He coughed horribly, and the kitchen fire extinguisher he held banged against the doorframe.
“Is there anyone else here?” I demanded.
He looked at me, dazed and confused. I doubted he recognized me, not with the breathing apparatus altering my voice and my turnout gear covering me from head to toe.
“Mr. Campbell, are you alone in the house?”
“I…I tried to stop it.” He looked down at the fire extinguisher. His hand was raw and red. Burnt. Shit.
Into my radio, I said, “Engine 2 requesting bus at 501 Meadow Lane. Resident needs medical.”
My gut fell, hoping Maisey wasn’t in the ER today, hoping she wouldn’t hear the callout, but even more, hoping she wasn’t inside.
Instead of wasting time moving Lewis off the porch and away from the house, I raced inside, chest tight and breathing shallow. I ached to head straight for the bedrooms, but I forced myself to rely on my training, clearing the rooms one by one from front to back.
When I got to the kitchen, the fire danced a vicious beat. It had already melted plastic, ripped through wood, and was working its way along the wall Maisey’s room shared with the kitchen. My heart nearly exploded with fear as the blaze crawled through the wood and Sheetrock, a beast eating its way through its prey.
In my headset, I heard Tejas say the fire had taken the porch on the Charlie side. He was knocking it down with his handheld. Behind me, Kasey and Leon filed into the house, dragging the pipe across the hardwood with Kasey at the tip.
I shoved several burning dinette chairs out of my way, storming toward the hallway and calling Maisey’s name. The words echoed eerily in my mask.
I slammed the door of Maisey’s bedroom open, scanned the interior, and felt the pain and pressure in my chest ease slightly. No one. The room was empty except for the fire licking through the hole it had formed in the wall. I turned, clearing the bathroom she’d shared as a kid with her sister before opening Chelsea’s room.
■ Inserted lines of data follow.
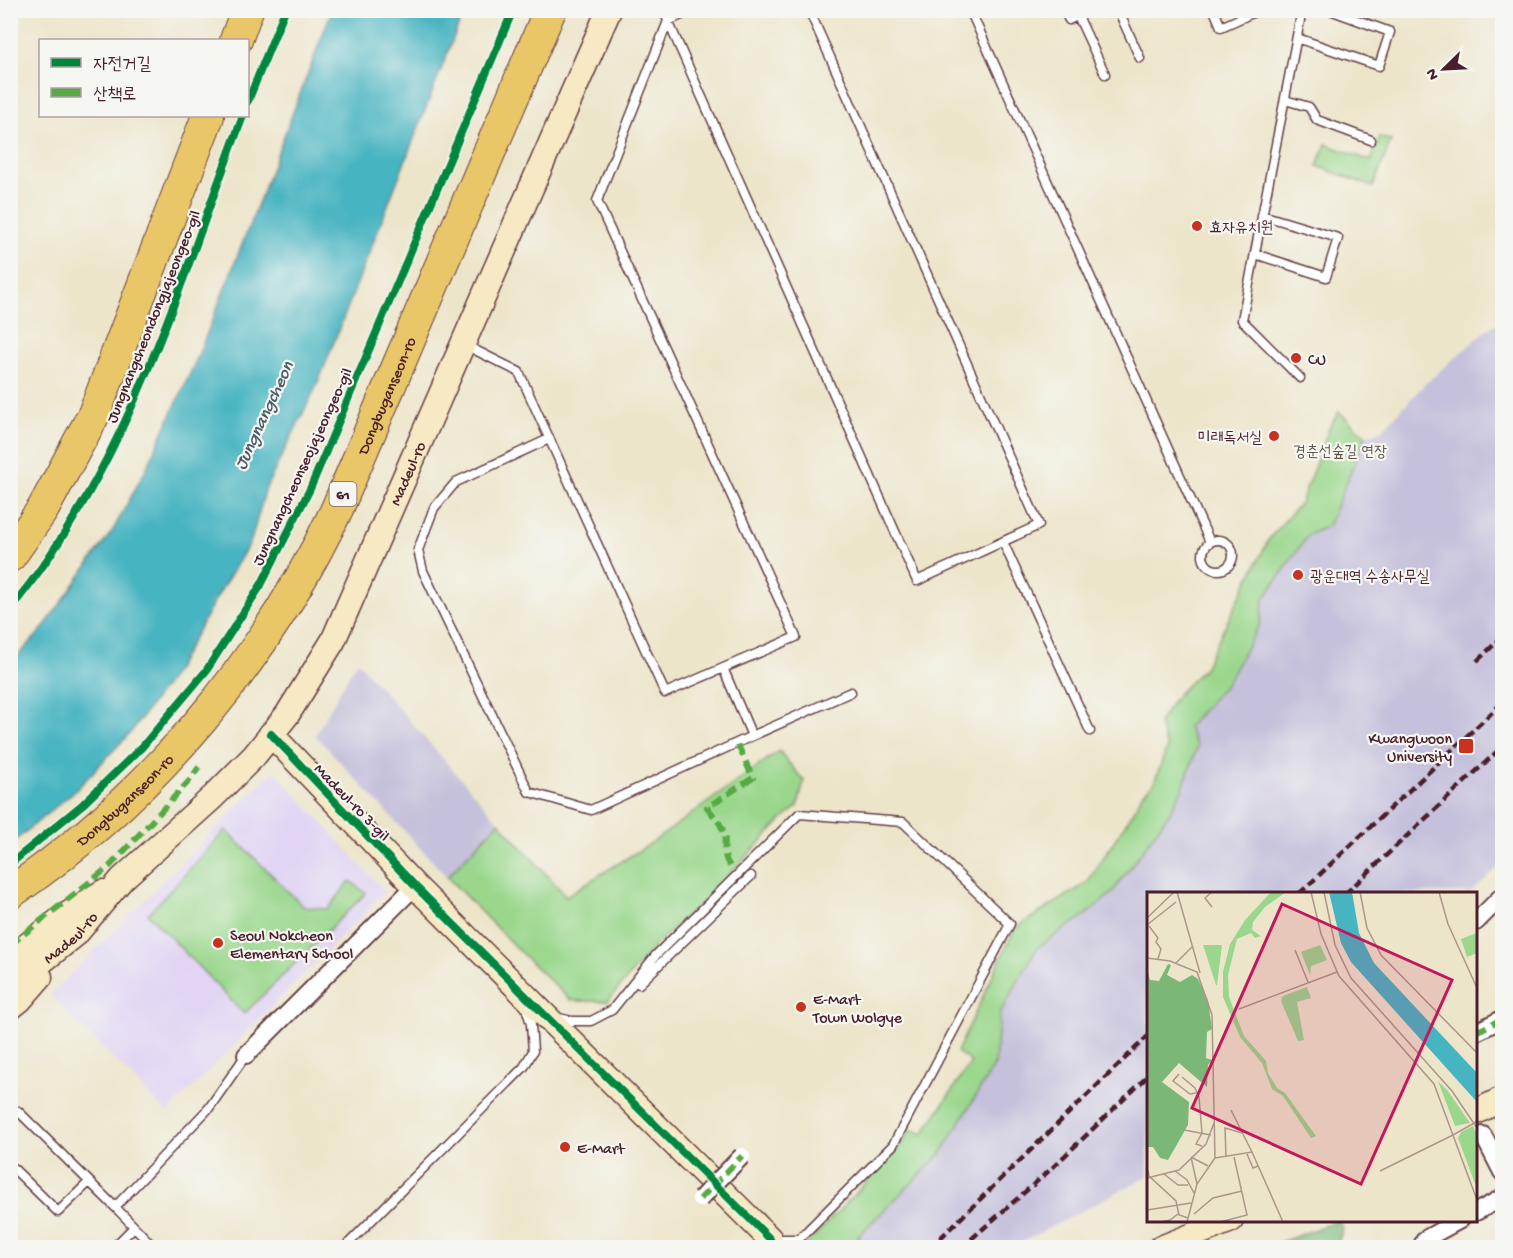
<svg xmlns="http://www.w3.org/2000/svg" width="1513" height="1258" font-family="'Gochi Hand','Poor Story',sans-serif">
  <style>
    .built { fill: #e1d4f4 }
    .industrial { fill: #c5c0db }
    .green { fill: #9ad78c; stroke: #727b5c; stroke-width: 1.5 }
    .forest { fill: #7bb878; stroke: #626c52; stroke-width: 1.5 }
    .water { fill: #46b4c1; stroke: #486a76; stroke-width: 1.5 }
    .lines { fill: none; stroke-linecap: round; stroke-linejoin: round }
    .lane-casing { stroke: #623d43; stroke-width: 11 }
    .street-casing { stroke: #623d43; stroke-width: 20 }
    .secondary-casing { stroke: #623d43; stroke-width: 27 }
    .highway-casing { stroke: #623d43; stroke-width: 34 }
    .lane { stroke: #fff; stroke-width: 8 }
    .street { stroke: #fff; stroke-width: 16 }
    .secondary { stroke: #f6e9c3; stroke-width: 24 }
    .highway { stroke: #e9c769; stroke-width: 32 }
    .rail { stroke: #4a1f2b; stroke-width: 4.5; stroke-dasharray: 9 4.5; stroke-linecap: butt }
    .street-bridge-casing { stroke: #623d43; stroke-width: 20; stroke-linecap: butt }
    .street-bridge { stroke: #fff; stroke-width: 16 }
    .quiet { stroke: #57aa44; stroke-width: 6; stroke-dasharray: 12 6; stroke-linecap: butt }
    .cycleway-casing { stroke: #f6f6f2; stroke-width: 11 }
    .cycleway { stroke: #00873e; stroke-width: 8 }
    .poi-dot { fill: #c8321e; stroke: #f6f6f2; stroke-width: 2 }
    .labels { text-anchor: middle; stroke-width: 4.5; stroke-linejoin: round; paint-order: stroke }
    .shield { fill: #f6f6f2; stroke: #7e6067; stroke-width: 1.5 }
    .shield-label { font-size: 15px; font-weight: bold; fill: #4a1f2b }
    .poi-label { font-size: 16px; fill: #4a1f2b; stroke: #f6f6f2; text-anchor: start }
    .street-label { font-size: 16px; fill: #4a1f2b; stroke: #f6f6f2 }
    .park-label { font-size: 16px; fill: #625648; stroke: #f6f6f2 }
    .water-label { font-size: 18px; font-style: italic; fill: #485b67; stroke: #f6f6f2 }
    .inset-road { fill: none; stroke: #ac968a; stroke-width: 1.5 }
    .view { fill: #c2185b; fill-opacity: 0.15; stroke: #c2185b; stroke-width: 3 }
    .inset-edge { fill: none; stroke: #4a1f2b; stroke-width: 3 }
  </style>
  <rect width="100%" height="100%" fill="#f6f6f2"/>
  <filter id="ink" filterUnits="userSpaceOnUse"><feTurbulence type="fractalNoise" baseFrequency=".0167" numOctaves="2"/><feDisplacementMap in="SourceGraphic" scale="12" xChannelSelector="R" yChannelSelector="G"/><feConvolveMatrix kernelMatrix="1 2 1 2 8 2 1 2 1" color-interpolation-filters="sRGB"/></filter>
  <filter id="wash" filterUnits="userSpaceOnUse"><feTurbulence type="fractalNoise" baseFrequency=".008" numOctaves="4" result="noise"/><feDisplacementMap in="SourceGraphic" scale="24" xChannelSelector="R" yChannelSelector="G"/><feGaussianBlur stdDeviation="1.35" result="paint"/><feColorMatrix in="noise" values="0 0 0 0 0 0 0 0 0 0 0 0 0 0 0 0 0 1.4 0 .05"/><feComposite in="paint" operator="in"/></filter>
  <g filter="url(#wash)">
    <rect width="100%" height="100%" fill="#ede5ca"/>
    <path class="built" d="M274,770L385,892L167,1113L50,995Z"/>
    <path class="industrial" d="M1502,320V846L1501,848L1502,864L1470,893L1148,894V1176L1013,1247H867L858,1236L941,1154L995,1064L1000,1013L1037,948L1087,914L1112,893L1170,812L1183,788L1188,727L1226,684L1260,625L1264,599L1308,535L1328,526L1366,436L1381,431L1424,385L1489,328Z
      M357,661L499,822L447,877L315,735Z"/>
    <path class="green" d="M1380,137L1391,141L1373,187L1317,166L1326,144L1371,161Z
      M1339,412L1366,436L1328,526L1308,535L1264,599L1260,624L1226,684L1188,727L1197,747L1183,788L1170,812L1112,893L1087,914L1037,948L1000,1013L995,1064L941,1154L858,1236L867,1247H804L898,1149L910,1129L923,1134L971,1062L957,1052L1015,928L1087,883L1137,806L1141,796L1154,783L1167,748L1159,723L1176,696L1204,668L1269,539L1301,502L1330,426Z
      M779,751L804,781L798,806L785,817L707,897L656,944L608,1001C595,1001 582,1002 570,1000L516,948L447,877L499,822L566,896L650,844Z
      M226,830L304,907L328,909L350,881L366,893L244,1014L148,914Z"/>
    <path class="forest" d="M1336,1221H1340L1343,1228L1337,1247H1268Z"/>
    <path class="water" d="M332,10L464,11L318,383L266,488L251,541L218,595L173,675L131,732L77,789L11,844V663L41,631L113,530L147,467L198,356L256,209Z"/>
  </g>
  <g filter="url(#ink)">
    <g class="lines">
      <defs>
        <path id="lane" d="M664,10L668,21L693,10
          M970,10L1210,542
          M1064,10L1069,20L1090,10
          M1118,10L1140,58
          M1214,10L1221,27L1259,10
          M1078,16L1105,74
          M668,21L917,581L1039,525L809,10
          M1297,38L1379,66L1390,32L1330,10
          M1285,100L1309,107L1317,120L1371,140
          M1255,254L1326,277L1338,238L1262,215
          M465,345L519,372L665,693L796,637L597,201L668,21
          M1300,378L1242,320L1302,10
          M549,439L456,482L434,508L418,550L423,571L529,792L591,810L752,736L723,668
          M1203 555a15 15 0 1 1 30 0a15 15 0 1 1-30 0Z
          M1003,542L1090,731
          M752,736L851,692
          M639,984L751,876
          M555,1017L572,1021H591L612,1010L656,955L799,814L903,822L1010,924L893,1145L799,1239H770L761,1248
          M10,1118L18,1111L115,1207
          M10,1165L58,1212L89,1182
          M113,1248L134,1227
          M155,1248L115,1207L209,1108L246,1055
          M344,1248L524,1067L533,1051L531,1024L526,1007"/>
        <path id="street" d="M1476,922L1502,896
          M1476,1032L1502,1019
          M246,1055L415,886
          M1483,1135L1502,1172
          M1476,1212L1502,1198
          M1421,1248L1425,1239L1460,1220"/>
        <g id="secondary">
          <path d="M271,734L415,886L770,1239"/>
          <path d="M10,959L62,918L103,892"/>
          <path id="s1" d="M10,987L75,935L122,879L213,797L254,756L287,715L333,641L609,10"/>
          <path d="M10,1008L20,1000L40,977"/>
          <path d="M1476,1112L1502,1099"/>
          <path d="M1161,1248L1231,1220"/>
        </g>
        <g id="highway">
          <path d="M236,40L247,10"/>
          <path d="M10,556L43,509L94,414L208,116"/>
          <path id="s2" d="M10,893C151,797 264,663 337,509L550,10"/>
        </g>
      </defs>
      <use href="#lane" class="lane-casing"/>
      <use href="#street" class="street-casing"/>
      <use href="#secondary" class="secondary-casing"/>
      <use href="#highway" class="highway-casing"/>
      <use href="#lane" class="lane"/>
      <use href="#street" class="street"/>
      <use href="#secondary" class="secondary"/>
      <use href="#highway" class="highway"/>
      <path class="rail" d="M1477,661L1502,637
        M1299,894L1502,703
        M1345,894L1502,747
        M930,1248L1148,1036
        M961,1248L1050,1170L1148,1076"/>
      <defs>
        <path id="street-bridge" d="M700,1199L742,1156"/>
      </defs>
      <use href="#street-bridge" class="street-bridge-casing"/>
      <use href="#street-bridge" class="street-bridge"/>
      <path class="quiet" d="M730,866C719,852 729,843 722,828C719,821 712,814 707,807L753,778L737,743
        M10,945L110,866L190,780L199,767
        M1476,1032L1502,1019
        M700,1199L742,1156"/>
      <defs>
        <path id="cycleway" d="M248,101L285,10
          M10,609C100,500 152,367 199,236C213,196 228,156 243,116
          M271,734L415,886L770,1239
          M10,864L83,804L142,747L206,671L261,585L310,489L513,10"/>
      </defs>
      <use href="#cycleway" class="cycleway-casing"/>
      <use href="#cycleway" class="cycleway"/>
    </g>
  </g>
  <g class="poi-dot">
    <circle cx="1197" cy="226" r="6"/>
    <circle cx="1296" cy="358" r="6"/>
    <circle cx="1274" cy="436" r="6"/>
    <circle cx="1298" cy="575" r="6"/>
    <rect x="1458" y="738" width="16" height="16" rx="3"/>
    <circle cx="218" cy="943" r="6"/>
    <circle cx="801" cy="1007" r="6"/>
    <circle cx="565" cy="1147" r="6"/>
  </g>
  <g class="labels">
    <rect class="shield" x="329.5" y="482" width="27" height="24" rx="4.5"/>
    <g class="shield-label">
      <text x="343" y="499">61</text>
    </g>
    <g class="poi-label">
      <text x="1209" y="232">효자유치원</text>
      <text x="1308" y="364">CU</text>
      <text x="1262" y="442" text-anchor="end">미래독서실</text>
      <text x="1310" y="581">광운대역 수송사무실</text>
      <text x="1452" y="743" text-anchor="end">Kwangwoon<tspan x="1452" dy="18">University</tspan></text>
      <text x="230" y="940">Seoul Nokcheon<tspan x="230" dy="18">Elementary School</tspan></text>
      <text x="813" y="1004">E-Mart<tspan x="813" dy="18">Town Wolgye</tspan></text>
      <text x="577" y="1153">E-Mart</text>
    </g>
    <g class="street-label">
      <text transform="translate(152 316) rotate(-68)" y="6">Jungnangcheondongjajeongeo-gil</text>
      <text dy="6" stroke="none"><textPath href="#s2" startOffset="634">Dongbuganseon-ro</textPath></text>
      <text transform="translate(301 466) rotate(-65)" y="6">Jungnangcheonseojajeongeo-gil</text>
      <text dy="6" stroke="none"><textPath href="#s1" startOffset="660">Madeul-ro</textPath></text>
      <text dy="6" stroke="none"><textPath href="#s2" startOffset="148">Dongbuganseon-ro</textPath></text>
      <text transform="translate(353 801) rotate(46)" y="6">Madeul-ro 3-gil</text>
      <text dy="6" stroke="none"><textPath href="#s1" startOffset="78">Madeul-ro</textPath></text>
    </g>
    <g class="park-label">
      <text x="1340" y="456">경춘선숲길 연장</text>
    </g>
    <g class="water-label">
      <text transform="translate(263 415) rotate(-65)" y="6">Jungnangcheon</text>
    </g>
  </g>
  <g transform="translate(1147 892)">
    <rect width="330" height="330" fill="#ede5ca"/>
    <path d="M124,0H139L118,15L106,30L105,38L114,44L108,46L104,41L90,47L81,83L82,105L97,144L119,169L121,181L130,196L138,201L169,244L164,246L136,204L125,197L115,171L93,145L76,105V80L83,52L98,28ZM330,41V61L320,65L314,47ZM56,53H75L70,93H69ZM173,53L180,68L164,74L163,83L154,60ZM160,95L164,106L150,110L157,148L151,149L134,109L136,104ZM291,189L301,199L323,231L308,234ZM326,234L330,243V297L311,246L314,240Z" fill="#9ad78c"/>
    <path d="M21,72L24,73L20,83L33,90L45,83L51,87L61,108L65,137L60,140L59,166L65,168L61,173L60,195L32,171L15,190L42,210L41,233L21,268L13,266L6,255H0V77L3,88L12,89Z" fill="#7bb878"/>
    <path d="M205,0L212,41L227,71L330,181V210L204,70L194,51L182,0Z" fill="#46b4c1"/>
    <path class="inset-road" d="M30,0L53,81M65,0L58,6L65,15M164,0L174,42L192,84L287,192L330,308M177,0L188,53L204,86L305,199L330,236M213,0L220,36L234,63L330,161M292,0L301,32L330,96M0,26L27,0M0,33L29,10M2,34L11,46L9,50L14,57L11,67M148,58L161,90M0,66L23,69L50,80L65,123L68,266L50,292L40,330M29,71L46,54M92,117L190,80M32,182L26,189L43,202L49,201M35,185L48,196L52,205L55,241L49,252L55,254M84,218L105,260M37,238L64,243M306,243L329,230M100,262L106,276L111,274M44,265L50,292M44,265L61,274M79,265L78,236L95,241M68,266L105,260L136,330M1,278L2,284L29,309L32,323L41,326M28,279L40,288L47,301M233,279L306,243M17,282L31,293H41M0,286L32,278L59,252L67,231M0,318L44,311M47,322L66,306L95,299M13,330L23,328L31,322M73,330L100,323L87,265"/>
    <path class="view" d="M135,12L305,88L214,292L45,216Z"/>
    <rect width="330" height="330" class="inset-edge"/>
  </g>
  <rect width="1513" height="1258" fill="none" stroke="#f6f6f2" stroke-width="36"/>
  <rect x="39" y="39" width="210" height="78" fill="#f6f6f2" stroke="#b1a0a2" stroke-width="1.5"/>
  <rect x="51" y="58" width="30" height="9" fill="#00873e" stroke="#b1a0a2" stroke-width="1.5"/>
  <text x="93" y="69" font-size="18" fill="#4a1f2b">자전거길</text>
  <rect x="51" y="88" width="30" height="9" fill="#57aa44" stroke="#b1a0a2" stroke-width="1.5"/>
  <text x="93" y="99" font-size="18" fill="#4a1f2b">산책로</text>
  <g transform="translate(1444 69) rotate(246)" stroke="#f6f6f2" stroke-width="4.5" paint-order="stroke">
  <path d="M0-4.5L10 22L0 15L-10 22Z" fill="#4a1f2b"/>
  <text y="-9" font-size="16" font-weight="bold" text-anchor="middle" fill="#4a1f2b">N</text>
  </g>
</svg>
But that room was empty too. Not only empty of people but stripped clean. Nothing on the walls, nothing in the closet. Just a bed with an ancientmattress and a dresser with the drawers open.
Thank God.
Thank fucking God.
Maisey wasn’t here.
I sprinted back to the kitchen, mind clearing so I could focus on the work. Tejas had doused the porch and busted through the back door, taking the blaze from the rear. Kasey was attacking from the front. I took over the tip and ordered Leon to return to Mr. Campbell and assess his injuries while we waited for the EMTs to arrive.
It took less time to put the fire out than it had taken us to get there.
Less time than it had taken for me to panic and clear the house.
I gave the command to kill the water and then stood there for a brief second, assessing the disaster.
The kitchen was gutted—nothing salvageable—and a hole now tore through the wall to Maisey’s old room. Even from this angle, I could see her bed had been torched, and the dresser was black with streaks.
Fuck.
But it hadn’t spread to the rest of the house. It hadn’t spread to mine next door.
“Engine 2. Structure fire under control,” I said into the radio.
What the hell had happened?
I handed over the overhaul to Tejas and Kasey and stepped outside.
A bus had arrived, and Bugsy, the lead EMT for the ambulance company, had Mr. Campbell sitting in a peeling old chair on the porch while she wrapped his hand.
I ripped off my lid and SCBA before squatting next to him. “Mr. Campbell, have you called Maisey? Does she know about the fire?”
His eyes were glossy and distant when he looked at me. “Maisey is at school. She’s at school. But Chelsea.” He shook his head. “She left again. Not coming back this time.” He looked at the dark-haired Bugsy working on his hand and said, “I miss my girls. Marjorie, tell the girls I miss them, okay?”
My stomach sank at his mixed-up jumble of words.